Create a culture of inclusivity
Our ask to you as future pharmacists who will be providing care for transgender patients is to consider joining our effort as allies to increase awareness and create a culture of inclusivity for our patients and colleagues. Becoming an ally demonstrates that you want to help change the world of marginalized communities even if you are not necessarily a member of that group. You could start by simply adding your personal pronouns to your e-mail signature.

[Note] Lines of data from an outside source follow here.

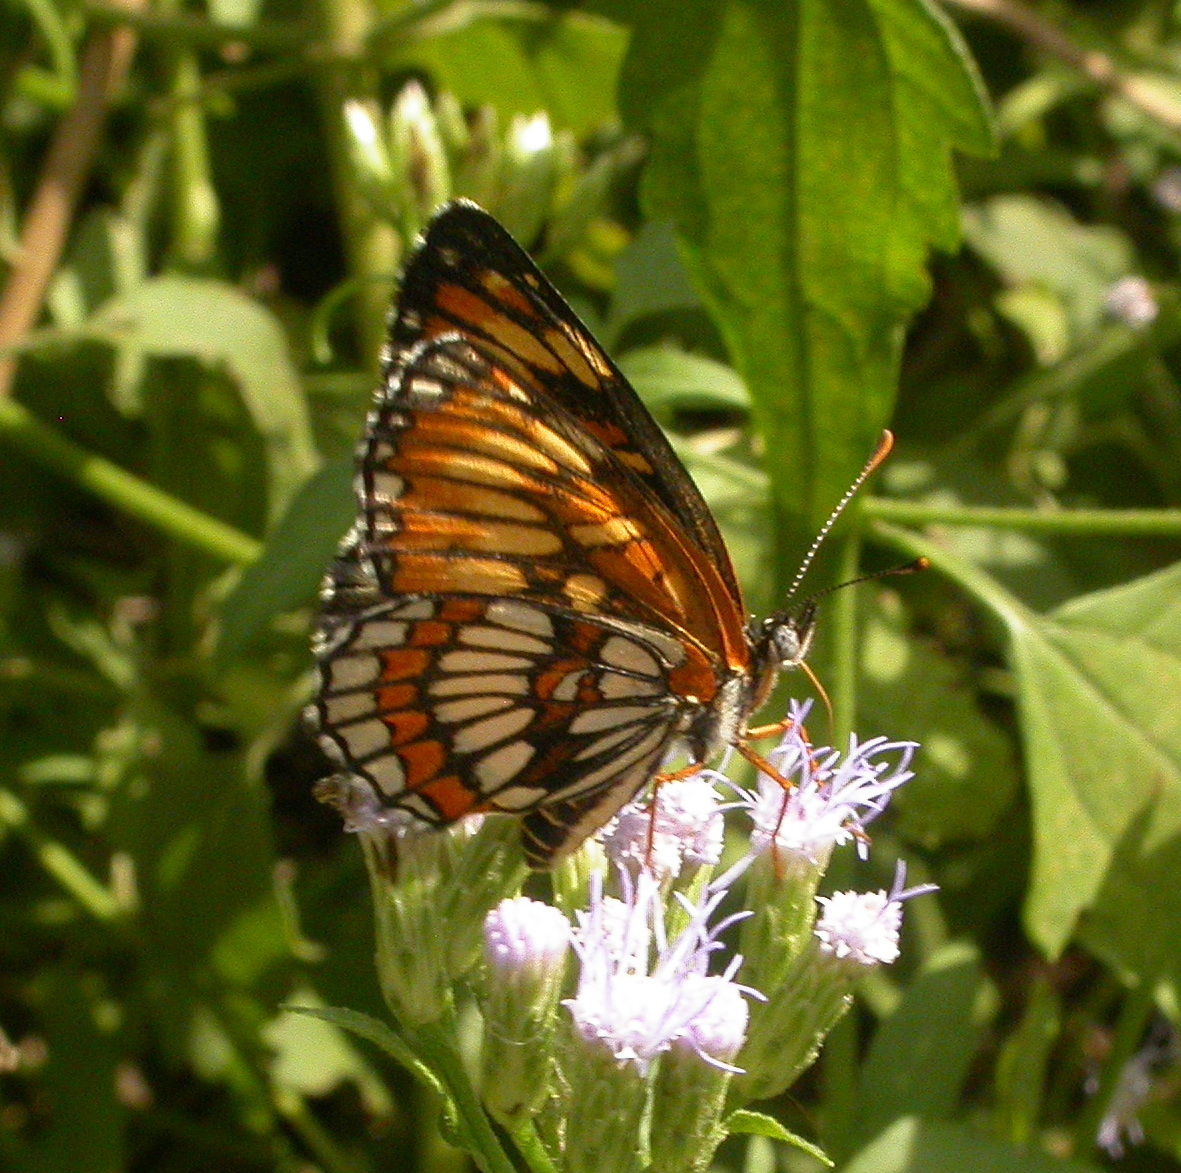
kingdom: Animalia
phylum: Arthropoda
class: Insecta
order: Lepidoptera
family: Nymphalidae
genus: Chlosyne
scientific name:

Here are examples of our e-mail signatures:
P4 Hendersonville Class Representative
Doctor of Pharmacy Candidate 2021
Wingate University School of Pharmacy–Hendersonville
Self-expression and self-identification are part of my professional and personal values. One way to practice these values is to share personal gender pronouns. My name is Kristin and I use she, her, hers, herself pronouns. What pronouns do you use?
Jackie D. Brogie
Doctor of Pharmacy Candidate – Class of 2021
Wingate University School of Pharmacy
1. Safer JD, Coleman E, Feldman J, et al. Barriers to healthcare for transgender individuals. Curr Opin Endocrinol Diabetes Obes. 2016;23(2):168‐171. doi:10.1097/MED.0000000000000227
2. Iyengar R. Doctors should ask all patients their preferred pronouns [Internet]. The Hill; c2020 [cited 2020 May 28]. Available from: https://thehill.com/opinion/healthcare/464233-doctors-should-ask-all-patients-their-preferred-pronouns
3. Medical Provider’s Guide to Gender Pronouns [Internet]. Pride in Practice, Inc.; c2020 [cited 2020 May 28]. Available from: https://www.prideinpractice.org/wp-content/uploads/2019/05/Medical-Provider-Guide-to-Gender-Pronouns-Pride-in-Practice.pdf
Jackie Brogie and Kristin Werner are final-year PharmD candidates at the Wingate University School of Pharmacy.